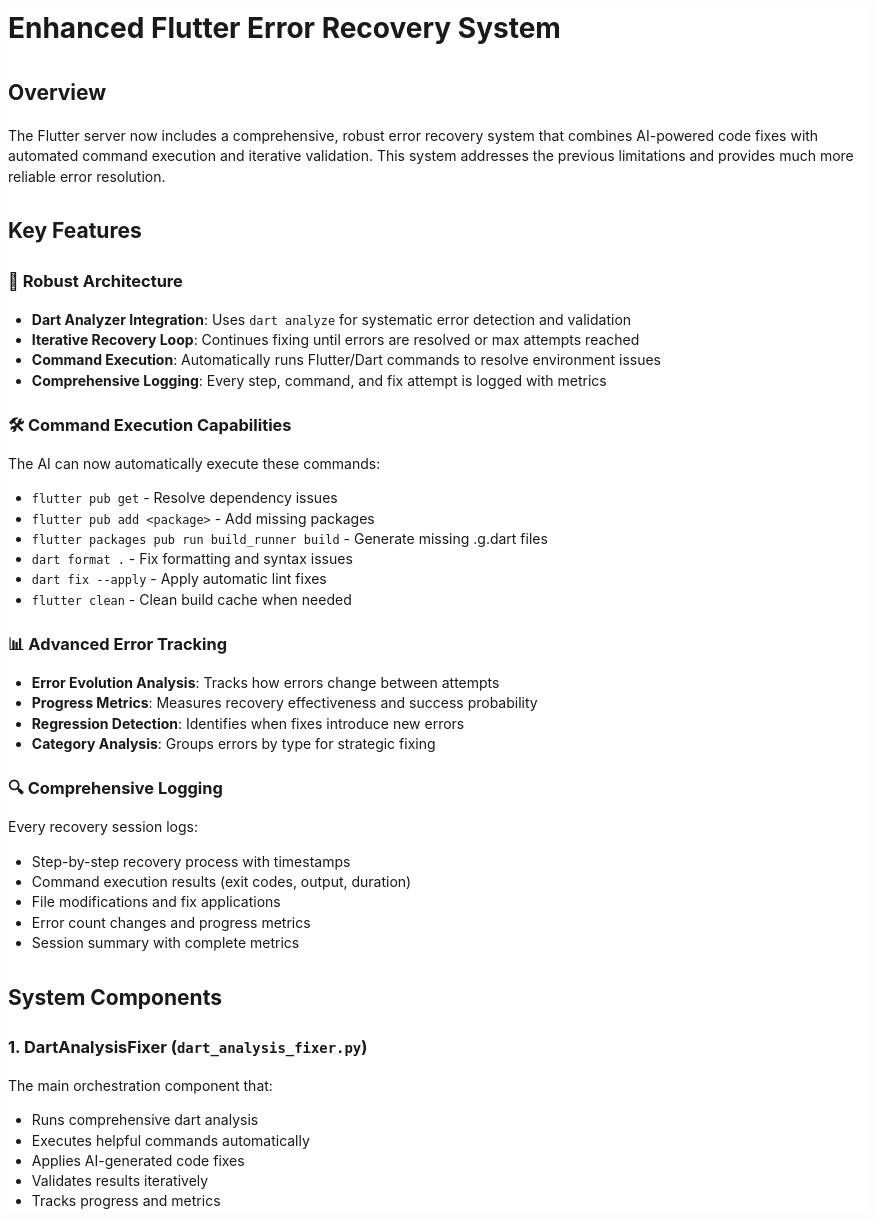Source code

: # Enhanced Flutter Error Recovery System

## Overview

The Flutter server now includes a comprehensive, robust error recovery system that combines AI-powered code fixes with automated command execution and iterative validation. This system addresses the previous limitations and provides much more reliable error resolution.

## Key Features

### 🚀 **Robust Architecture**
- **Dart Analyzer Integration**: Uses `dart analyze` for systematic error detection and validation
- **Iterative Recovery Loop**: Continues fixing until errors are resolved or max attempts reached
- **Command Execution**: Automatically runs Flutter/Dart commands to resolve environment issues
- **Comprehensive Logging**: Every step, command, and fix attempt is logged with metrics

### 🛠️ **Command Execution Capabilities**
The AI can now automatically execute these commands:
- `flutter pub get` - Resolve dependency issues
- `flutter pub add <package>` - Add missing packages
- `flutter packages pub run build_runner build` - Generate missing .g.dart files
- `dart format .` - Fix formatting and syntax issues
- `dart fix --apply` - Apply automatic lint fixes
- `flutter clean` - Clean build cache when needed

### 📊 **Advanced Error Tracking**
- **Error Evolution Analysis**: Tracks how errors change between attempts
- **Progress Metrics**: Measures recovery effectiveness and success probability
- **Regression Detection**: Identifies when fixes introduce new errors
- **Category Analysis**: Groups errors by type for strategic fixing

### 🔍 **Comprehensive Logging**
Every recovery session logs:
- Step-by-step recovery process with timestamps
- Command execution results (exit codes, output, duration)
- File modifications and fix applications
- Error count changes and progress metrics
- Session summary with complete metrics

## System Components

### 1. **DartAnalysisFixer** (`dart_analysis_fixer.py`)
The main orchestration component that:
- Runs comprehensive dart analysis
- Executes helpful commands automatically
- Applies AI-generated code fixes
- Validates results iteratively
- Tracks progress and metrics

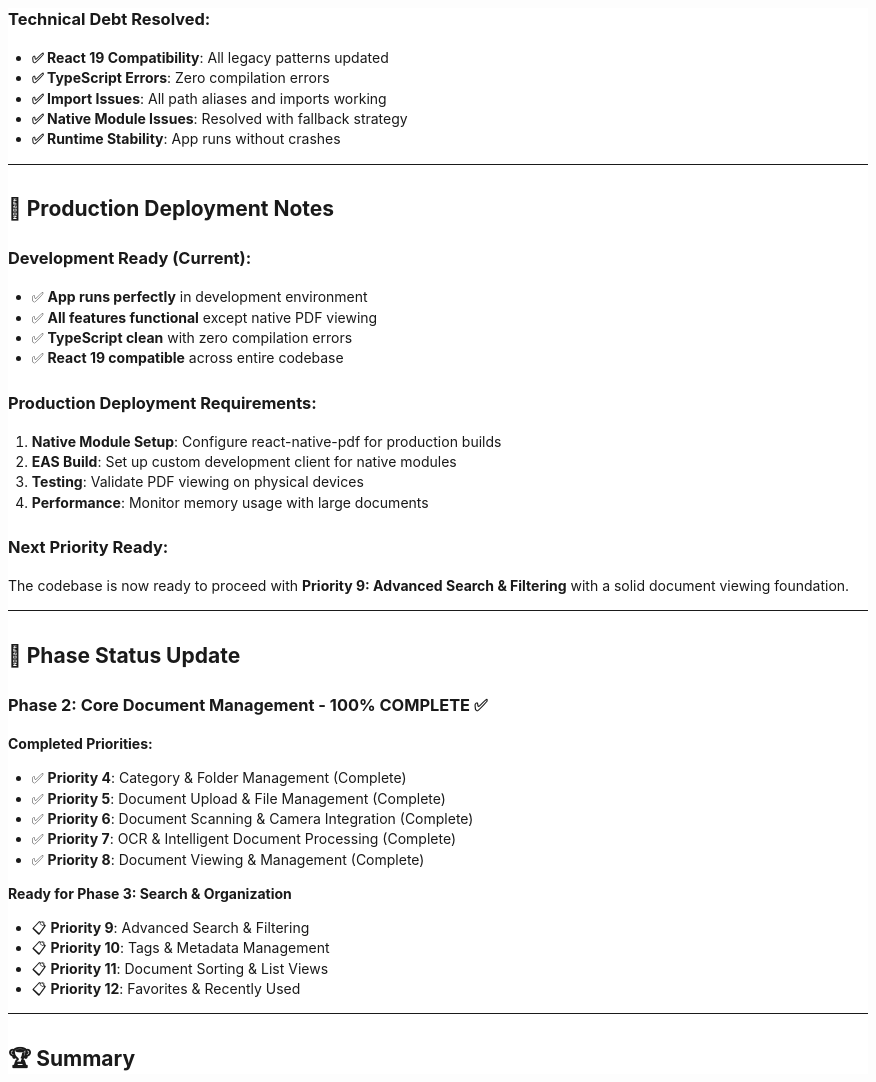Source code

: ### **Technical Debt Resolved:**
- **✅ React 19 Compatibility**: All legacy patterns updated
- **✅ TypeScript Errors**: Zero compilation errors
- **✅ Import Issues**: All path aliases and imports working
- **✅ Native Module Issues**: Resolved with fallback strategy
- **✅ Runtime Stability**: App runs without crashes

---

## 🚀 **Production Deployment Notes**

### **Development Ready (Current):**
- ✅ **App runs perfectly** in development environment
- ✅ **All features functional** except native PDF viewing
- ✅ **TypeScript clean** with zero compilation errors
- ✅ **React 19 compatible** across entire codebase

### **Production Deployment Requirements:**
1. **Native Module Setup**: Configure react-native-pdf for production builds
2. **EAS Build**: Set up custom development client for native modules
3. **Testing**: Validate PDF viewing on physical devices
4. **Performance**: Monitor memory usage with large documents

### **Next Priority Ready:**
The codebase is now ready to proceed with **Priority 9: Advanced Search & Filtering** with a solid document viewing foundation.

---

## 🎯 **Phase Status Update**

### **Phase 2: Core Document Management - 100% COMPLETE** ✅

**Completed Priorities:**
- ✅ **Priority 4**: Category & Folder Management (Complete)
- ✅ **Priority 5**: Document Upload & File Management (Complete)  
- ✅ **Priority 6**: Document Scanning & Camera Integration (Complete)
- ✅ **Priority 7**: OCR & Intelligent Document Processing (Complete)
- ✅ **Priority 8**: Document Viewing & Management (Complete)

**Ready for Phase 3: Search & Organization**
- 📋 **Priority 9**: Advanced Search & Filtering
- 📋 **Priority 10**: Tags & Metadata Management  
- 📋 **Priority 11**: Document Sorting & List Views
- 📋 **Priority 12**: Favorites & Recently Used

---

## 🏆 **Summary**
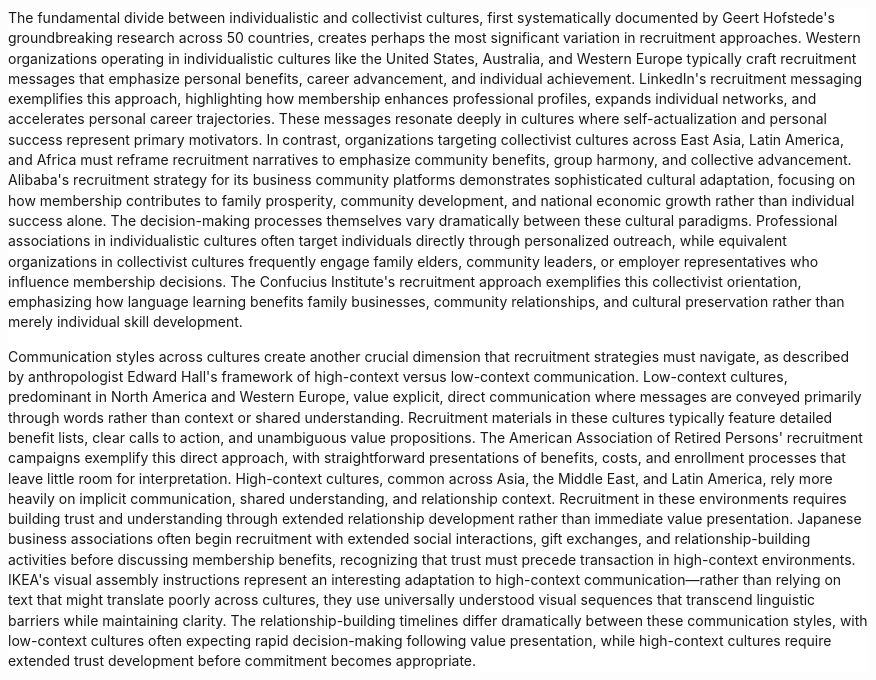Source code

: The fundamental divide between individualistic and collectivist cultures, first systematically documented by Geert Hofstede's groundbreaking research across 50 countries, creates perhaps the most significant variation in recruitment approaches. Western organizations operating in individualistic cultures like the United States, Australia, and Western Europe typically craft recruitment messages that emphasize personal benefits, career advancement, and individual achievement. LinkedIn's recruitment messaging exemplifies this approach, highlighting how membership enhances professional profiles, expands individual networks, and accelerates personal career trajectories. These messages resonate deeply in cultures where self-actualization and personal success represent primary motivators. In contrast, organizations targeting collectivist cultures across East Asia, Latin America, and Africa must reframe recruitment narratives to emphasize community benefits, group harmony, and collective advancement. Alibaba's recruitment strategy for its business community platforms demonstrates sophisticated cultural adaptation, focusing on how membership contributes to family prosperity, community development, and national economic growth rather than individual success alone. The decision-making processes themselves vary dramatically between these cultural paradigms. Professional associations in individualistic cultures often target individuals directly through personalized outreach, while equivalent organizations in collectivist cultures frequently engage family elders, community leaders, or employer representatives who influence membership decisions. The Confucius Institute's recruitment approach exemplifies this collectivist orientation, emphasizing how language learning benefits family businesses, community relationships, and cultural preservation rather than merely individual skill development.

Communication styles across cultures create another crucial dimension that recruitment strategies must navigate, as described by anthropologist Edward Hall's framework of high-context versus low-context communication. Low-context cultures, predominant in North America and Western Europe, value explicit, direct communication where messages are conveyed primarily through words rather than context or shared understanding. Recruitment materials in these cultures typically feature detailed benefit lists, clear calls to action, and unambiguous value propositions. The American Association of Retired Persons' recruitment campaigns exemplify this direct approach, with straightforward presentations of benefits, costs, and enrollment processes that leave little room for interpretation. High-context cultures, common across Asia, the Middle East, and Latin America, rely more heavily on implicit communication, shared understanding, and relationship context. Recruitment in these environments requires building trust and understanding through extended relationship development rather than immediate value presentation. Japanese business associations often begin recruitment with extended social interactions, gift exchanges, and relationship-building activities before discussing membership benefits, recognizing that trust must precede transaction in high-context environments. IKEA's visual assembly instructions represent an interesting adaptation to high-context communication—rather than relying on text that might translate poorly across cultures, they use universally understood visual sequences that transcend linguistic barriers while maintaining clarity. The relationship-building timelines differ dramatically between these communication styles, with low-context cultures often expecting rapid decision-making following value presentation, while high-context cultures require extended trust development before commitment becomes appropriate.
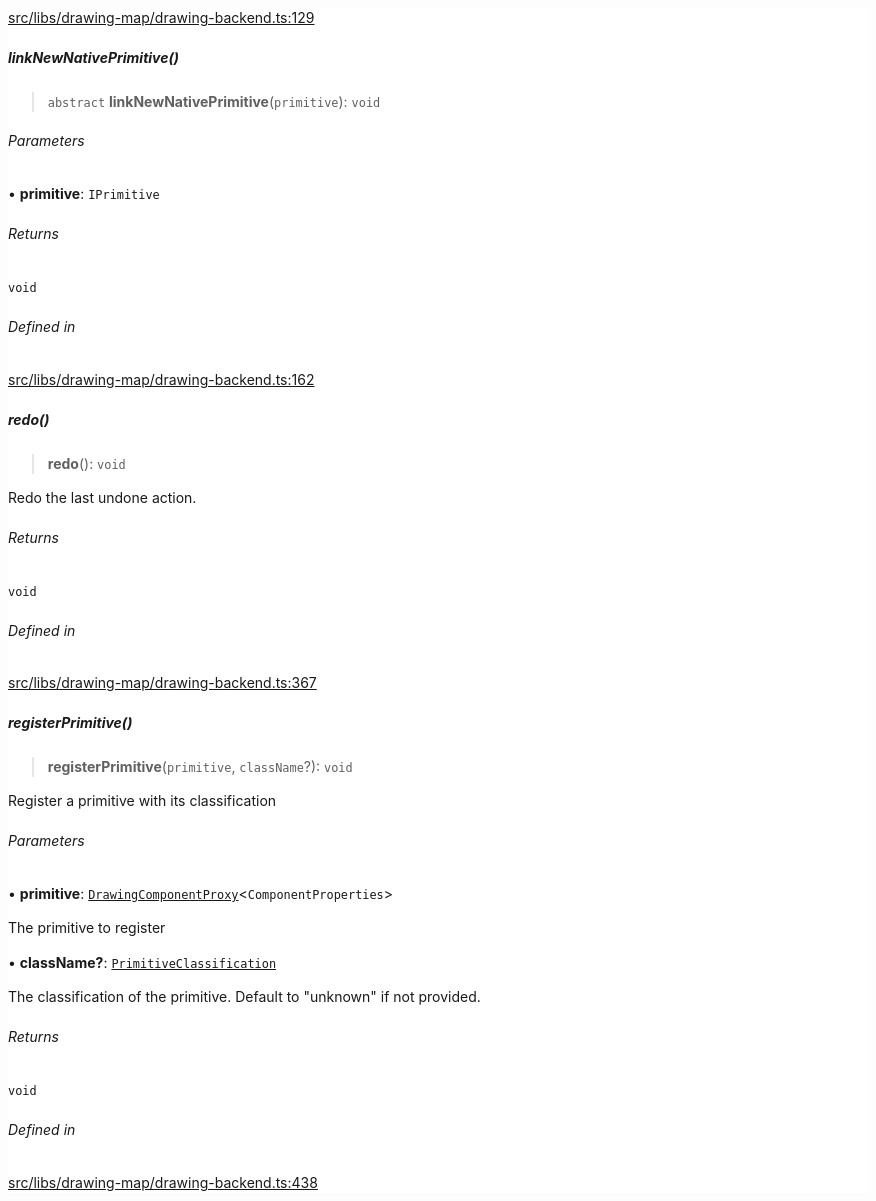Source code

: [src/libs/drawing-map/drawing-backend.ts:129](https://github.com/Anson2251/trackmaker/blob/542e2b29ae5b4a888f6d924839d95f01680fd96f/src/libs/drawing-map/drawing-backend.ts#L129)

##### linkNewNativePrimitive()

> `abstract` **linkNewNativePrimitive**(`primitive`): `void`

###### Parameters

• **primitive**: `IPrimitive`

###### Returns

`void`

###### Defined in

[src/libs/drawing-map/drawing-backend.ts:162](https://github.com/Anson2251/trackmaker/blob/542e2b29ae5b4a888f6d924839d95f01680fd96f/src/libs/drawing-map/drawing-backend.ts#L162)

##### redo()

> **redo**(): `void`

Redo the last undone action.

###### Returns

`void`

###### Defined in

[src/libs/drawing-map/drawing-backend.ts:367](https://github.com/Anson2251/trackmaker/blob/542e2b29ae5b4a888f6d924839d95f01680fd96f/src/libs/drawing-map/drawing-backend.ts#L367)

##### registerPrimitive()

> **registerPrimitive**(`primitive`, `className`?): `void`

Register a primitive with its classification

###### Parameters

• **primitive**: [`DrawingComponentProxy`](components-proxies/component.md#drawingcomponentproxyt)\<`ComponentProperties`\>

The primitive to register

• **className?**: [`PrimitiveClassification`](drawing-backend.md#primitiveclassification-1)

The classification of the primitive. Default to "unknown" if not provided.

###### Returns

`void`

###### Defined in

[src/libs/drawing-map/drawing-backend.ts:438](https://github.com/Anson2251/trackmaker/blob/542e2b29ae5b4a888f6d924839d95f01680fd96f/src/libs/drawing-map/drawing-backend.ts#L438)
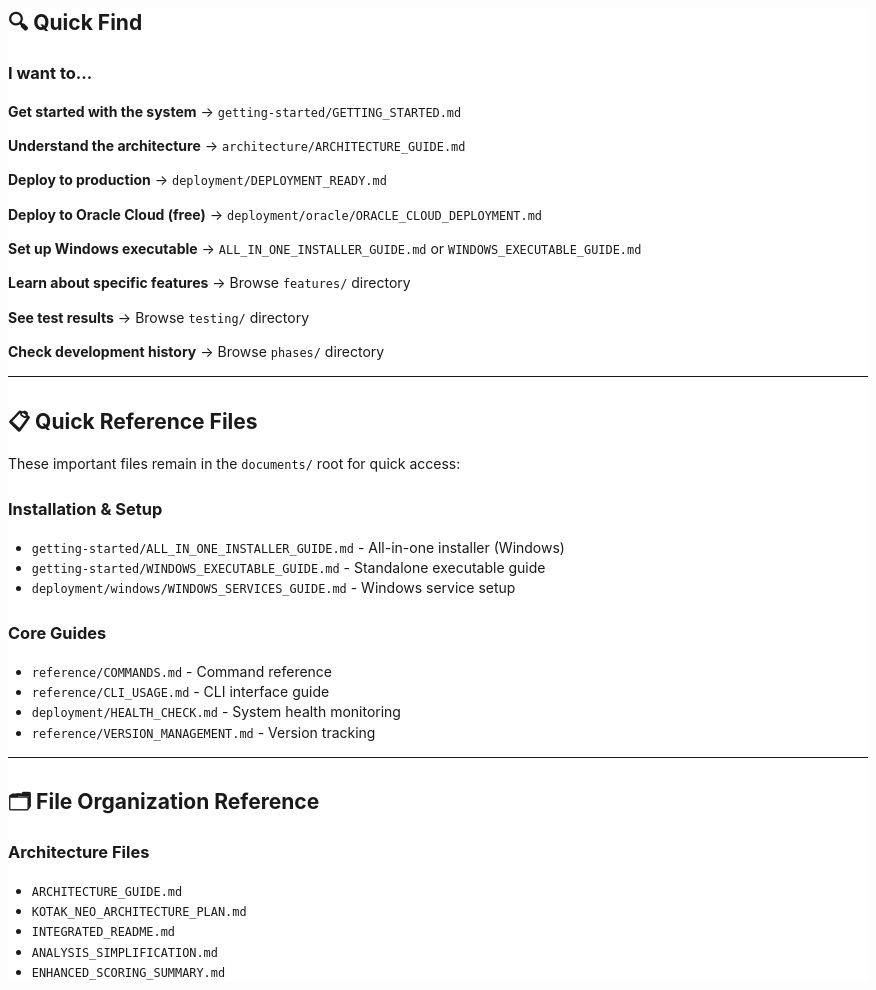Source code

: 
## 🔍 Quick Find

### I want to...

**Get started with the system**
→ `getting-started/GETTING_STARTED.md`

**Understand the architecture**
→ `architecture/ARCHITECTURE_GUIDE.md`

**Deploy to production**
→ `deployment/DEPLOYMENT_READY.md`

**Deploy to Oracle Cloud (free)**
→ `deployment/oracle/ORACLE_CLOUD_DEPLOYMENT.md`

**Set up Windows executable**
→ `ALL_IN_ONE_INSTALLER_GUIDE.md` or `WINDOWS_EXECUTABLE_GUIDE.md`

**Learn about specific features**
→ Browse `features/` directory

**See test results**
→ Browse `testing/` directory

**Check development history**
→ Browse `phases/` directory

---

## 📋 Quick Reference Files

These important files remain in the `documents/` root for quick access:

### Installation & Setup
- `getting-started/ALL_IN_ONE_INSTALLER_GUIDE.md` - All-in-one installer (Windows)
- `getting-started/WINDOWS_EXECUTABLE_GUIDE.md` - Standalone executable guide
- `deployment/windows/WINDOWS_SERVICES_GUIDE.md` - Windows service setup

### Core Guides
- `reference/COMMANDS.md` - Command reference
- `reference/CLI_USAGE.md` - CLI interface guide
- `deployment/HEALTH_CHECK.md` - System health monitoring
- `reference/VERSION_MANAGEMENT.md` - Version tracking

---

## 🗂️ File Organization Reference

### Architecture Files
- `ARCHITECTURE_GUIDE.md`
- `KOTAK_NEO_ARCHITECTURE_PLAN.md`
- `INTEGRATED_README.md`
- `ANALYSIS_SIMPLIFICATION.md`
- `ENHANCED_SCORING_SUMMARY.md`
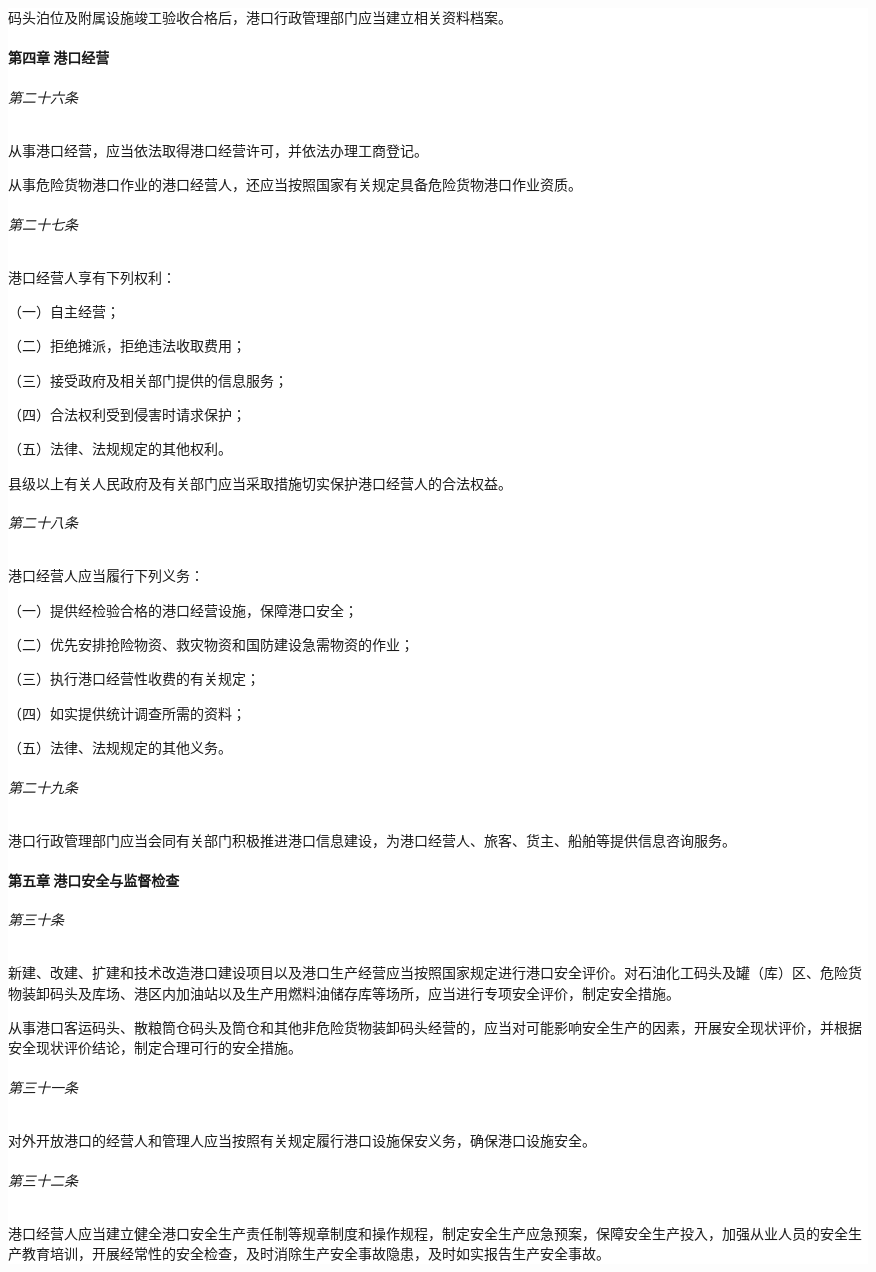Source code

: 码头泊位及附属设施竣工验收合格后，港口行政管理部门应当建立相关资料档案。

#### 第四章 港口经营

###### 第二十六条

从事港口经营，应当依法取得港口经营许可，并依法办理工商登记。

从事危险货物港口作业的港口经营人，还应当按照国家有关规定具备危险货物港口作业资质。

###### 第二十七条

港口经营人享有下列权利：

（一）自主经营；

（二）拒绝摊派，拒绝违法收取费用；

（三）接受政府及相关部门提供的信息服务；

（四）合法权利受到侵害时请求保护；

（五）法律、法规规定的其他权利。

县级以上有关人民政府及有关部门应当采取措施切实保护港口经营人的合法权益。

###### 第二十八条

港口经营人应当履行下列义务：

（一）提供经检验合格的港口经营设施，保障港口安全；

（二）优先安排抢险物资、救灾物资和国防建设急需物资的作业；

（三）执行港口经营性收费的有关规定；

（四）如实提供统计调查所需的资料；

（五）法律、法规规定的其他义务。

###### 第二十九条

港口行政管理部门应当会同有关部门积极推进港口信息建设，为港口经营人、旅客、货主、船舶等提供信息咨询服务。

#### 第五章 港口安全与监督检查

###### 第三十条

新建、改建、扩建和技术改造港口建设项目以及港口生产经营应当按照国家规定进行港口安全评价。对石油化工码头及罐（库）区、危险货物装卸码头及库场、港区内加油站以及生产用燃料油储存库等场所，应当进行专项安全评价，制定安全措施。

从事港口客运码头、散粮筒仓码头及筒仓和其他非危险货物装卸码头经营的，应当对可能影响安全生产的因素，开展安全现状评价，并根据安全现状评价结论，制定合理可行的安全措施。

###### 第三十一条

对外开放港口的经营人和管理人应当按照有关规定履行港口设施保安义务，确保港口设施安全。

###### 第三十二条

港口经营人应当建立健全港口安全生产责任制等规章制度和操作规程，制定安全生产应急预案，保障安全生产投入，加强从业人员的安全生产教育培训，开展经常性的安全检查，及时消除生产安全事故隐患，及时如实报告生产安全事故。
-- -- --
All lines above from the one holding "- Step-by-step recovery" to the one holding "## System Components", inclusive, are to be copied exactly; no other line is wanted.

- Step-by-step recovery process with timestamps
- Command execution results (exit codes, output, duration)
- File modifications and fix applications
- Error count changes and progress metrics
- Session summary with complete metrics

## System Components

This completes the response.